Candelabri

Nel 1976, la Sagep Editrice mi aveva commissionato una delle sue “Guide di Genova”: era quella dedicata alla chiesa di San Siro (la n. 33), che sarebbe uscita l’anno successivo.
Negli ultimi mesi del ’76 avevo dunque accompagnato Enrico Polidori, incaricato della campagna fotografica, per l’individuazione dei relativi scatti. 
Vero punto focale dello spazio interno della chiesa, l’altare in marmo nero e bronzo di Puget era stato fatto oggetto, nel tempo, di alcune celebri riprese: prima fra tutte quella realizzata nel 1966 da Leonard von Matt, che ne esaltava in controluce, dal coro, la magnifica silhouette.
Polidori sfruttava un analogo punto di ripresa, ma si cimentava nella realizzazione di un’immagine più complessa e ricca d’informazioni, che non metteva completamente in ombra l’altare e lasciava più campo alle architetture di quinta e di sfondo.
Allo stesso altare decidevamo di dedicare anche un’immagine frontale; ma in questa, i grandi candelabri in bronzo offerti alla chiesa, l’anno 1600, da Camilla Lomellini avrebbero forzatamente “impallato”  il rivestimento marmoreo del presbiterio. 

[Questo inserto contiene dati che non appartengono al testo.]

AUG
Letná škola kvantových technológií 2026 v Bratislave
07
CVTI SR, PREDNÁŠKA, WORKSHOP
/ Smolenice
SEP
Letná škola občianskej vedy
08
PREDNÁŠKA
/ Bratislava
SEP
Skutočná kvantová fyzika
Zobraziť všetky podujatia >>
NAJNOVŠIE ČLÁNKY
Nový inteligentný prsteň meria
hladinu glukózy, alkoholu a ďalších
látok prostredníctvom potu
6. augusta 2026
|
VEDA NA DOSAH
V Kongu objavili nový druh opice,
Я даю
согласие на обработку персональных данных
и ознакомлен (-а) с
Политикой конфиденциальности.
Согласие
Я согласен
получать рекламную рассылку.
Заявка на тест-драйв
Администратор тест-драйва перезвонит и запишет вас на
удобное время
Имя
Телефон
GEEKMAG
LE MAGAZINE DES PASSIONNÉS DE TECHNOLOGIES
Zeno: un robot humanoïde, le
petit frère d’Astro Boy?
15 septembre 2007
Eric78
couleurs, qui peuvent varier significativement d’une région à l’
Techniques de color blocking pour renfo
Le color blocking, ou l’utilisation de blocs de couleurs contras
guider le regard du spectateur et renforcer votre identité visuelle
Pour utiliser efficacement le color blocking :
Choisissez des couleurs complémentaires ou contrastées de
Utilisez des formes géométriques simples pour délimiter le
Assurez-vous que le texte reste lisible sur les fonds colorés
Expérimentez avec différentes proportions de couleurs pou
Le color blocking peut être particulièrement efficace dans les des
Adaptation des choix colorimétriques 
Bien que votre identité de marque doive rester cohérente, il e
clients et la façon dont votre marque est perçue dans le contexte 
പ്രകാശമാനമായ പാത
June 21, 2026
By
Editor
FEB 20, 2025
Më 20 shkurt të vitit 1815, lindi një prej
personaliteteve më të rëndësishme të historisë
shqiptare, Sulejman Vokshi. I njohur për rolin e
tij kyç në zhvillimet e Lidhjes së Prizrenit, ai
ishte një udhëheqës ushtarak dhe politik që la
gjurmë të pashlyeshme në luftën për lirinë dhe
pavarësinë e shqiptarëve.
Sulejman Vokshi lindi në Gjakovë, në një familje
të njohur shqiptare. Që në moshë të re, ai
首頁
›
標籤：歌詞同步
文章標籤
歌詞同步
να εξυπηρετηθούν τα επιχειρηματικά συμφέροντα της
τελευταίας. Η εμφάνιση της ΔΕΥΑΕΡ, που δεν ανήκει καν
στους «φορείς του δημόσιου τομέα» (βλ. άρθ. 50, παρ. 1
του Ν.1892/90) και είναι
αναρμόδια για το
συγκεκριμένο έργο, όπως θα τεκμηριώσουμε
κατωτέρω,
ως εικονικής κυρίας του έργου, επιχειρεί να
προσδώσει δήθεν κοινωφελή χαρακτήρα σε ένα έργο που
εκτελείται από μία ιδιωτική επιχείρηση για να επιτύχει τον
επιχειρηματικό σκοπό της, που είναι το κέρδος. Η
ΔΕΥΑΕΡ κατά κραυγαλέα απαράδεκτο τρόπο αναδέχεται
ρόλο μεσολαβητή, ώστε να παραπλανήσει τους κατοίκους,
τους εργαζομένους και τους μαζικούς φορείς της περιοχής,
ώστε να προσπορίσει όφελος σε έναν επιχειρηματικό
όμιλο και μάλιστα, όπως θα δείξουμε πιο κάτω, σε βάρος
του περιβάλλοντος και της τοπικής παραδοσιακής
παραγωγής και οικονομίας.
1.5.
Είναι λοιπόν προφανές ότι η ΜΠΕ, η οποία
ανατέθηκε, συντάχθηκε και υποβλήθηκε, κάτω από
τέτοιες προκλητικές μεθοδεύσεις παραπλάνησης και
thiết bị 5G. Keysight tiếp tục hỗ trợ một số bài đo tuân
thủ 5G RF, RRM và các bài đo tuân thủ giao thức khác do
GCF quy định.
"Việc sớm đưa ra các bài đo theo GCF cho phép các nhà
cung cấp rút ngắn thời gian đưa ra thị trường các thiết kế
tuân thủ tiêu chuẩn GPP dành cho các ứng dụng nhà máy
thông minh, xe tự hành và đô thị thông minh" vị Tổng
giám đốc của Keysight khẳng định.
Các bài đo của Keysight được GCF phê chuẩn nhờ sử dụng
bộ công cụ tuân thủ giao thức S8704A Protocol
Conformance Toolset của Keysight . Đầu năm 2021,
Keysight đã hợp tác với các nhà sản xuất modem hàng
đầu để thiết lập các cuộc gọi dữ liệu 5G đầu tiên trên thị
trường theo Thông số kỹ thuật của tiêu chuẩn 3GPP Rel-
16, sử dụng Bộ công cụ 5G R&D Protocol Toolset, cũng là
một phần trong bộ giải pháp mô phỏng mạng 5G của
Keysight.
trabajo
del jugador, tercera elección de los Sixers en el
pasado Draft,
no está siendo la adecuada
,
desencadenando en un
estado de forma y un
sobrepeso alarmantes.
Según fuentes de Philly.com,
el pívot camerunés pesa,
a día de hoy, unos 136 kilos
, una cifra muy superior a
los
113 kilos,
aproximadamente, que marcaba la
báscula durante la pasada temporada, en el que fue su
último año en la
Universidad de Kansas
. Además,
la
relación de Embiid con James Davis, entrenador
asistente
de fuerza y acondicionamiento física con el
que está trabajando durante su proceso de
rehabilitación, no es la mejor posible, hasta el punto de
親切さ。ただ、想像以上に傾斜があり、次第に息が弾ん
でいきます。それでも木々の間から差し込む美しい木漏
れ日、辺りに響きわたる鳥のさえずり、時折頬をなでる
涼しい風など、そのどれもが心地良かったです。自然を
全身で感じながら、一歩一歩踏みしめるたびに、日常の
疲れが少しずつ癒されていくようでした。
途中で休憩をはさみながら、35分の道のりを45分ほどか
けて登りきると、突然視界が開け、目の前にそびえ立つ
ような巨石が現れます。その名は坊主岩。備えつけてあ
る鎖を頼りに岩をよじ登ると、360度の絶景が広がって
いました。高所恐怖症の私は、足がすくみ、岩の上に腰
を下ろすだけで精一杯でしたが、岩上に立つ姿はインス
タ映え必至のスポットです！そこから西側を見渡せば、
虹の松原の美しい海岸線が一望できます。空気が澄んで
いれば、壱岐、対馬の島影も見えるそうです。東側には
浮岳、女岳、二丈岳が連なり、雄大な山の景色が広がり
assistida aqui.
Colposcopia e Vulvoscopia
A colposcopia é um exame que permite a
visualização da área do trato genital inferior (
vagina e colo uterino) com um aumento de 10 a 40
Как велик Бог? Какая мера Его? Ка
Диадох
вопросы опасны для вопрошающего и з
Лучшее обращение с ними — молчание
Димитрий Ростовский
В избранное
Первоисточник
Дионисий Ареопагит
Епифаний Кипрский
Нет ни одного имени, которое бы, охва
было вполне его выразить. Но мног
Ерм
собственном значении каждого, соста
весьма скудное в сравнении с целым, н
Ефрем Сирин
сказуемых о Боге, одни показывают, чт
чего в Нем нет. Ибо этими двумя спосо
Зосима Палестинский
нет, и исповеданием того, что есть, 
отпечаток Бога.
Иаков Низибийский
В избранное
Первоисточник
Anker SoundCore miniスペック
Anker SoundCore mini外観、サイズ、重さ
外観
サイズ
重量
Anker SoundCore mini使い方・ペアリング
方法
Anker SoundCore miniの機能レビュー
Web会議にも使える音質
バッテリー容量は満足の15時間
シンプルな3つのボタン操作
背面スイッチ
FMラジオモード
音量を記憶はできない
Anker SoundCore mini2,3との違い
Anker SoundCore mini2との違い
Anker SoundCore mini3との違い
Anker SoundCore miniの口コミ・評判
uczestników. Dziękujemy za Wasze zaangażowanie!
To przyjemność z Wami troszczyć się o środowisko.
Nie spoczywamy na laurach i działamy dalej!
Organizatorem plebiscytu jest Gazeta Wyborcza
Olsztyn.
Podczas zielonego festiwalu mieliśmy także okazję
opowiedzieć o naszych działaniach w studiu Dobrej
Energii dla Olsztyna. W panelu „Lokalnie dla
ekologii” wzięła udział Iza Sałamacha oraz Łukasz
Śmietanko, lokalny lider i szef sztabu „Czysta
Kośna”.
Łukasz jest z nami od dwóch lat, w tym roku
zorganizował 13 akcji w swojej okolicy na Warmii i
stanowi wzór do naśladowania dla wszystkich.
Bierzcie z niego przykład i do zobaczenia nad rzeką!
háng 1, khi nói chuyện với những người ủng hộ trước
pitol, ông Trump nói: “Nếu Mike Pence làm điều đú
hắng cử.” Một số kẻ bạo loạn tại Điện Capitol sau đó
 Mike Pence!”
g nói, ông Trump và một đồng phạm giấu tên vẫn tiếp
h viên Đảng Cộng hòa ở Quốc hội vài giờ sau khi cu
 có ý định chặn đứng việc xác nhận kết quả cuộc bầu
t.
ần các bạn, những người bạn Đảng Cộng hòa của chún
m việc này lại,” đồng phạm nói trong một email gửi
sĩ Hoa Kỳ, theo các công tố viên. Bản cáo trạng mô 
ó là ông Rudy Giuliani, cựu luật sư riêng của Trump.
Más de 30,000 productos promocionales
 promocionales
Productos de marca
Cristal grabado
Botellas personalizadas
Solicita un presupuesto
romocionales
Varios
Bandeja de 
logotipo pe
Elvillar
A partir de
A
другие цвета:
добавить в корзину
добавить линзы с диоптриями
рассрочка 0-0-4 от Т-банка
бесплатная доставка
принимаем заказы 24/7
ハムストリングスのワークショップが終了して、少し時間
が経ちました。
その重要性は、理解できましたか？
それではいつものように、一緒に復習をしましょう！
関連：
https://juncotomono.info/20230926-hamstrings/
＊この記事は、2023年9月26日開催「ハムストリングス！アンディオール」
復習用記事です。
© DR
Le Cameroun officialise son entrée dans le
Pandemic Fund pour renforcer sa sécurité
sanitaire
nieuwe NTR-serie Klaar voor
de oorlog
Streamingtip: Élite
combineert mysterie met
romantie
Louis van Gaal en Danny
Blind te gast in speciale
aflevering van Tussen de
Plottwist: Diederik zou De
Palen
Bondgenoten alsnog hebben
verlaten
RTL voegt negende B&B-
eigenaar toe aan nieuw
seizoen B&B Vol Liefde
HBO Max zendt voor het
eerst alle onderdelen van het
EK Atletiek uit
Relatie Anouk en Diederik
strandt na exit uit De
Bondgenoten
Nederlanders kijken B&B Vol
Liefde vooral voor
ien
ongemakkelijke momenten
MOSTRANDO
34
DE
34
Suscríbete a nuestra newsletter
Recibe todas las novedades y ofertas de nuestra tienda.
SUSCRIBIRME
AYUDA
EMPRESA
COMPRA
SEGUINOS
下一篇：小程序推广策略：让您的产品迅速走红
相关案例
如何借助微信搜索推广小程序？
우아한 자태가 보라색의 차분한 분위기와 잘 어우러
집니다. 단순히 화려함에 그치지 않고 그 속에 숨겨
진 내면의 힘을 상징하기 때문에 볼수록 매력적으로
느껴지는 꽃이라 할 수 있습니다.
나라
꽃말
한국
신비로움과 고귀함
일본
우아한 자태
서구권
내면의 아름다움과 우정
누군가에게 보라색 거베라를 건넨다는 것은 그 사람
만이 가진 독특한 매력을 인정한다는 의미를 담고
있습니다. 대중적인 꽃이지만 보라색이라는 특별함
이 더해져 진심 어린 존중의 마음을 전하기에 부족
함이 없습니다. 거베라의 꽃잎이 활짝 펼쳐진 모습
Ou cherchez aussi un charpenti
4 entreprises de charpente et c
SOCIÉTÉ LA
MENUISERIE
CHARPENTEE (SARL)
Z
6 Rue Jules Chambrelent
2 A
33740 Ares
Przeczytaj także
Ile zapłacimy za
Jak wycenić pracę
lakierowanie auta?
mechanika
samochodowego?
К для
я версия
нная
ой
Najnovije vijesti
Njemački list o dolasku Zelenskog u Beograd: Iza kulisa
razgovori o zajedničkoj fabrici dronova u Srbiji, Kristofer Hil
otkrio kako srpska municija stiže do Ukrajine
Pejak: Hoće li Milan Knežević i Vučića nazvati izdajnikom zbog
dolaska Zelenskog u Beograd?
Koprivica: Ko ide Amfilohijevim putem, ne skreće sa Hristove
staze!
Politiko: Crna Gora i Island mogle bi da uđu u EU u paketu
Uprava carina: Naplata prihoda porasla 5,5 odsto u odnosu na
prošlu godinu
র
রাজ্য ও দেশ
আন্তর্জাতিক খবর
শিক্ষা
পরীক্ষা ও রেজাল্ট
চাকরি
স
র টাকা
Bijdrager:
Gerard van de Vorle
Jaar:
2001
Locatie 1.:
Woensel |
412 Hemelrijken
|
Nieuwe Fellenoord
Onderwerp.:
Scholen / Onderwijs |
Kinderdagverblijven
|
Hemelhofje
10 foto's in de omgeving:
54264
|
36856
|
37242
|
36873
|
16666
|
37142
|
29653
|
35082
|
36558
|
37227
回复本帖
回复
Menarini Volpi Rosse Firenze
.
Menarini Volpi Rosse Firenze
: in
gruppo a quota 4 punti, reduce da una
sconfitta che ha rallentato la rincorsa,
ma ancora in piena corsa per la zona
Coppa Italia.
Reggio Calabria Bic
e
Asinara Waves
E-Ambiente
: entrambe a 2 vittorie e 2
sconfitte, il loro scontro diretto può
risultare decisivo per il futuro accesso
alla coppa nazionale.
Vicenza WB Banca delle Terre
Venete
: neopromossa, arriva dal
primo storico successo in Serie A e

Tenevo moltissimo a quel rivestimento, oggetto della mia tesi  di laurea (ancora da discutere): convincevo quindi il fotografo a rimuovere temporaneamente quei pesantissimi candelabri. Era sera inoltrata, lavoravamo soli nella chiesa chiusa: “Già che ci siamo, diamo anche una bella passata di scopa”.
E nella foto, come qualcuno in seguito noterà, la scopa è rimasta.

C. Ceschi, L. von Matt, Chiese di Genova, Genova 1966.
Chiesa di San Siro, a cura di F. Boggero (“Guide di Genova”, 33), Genova 1977.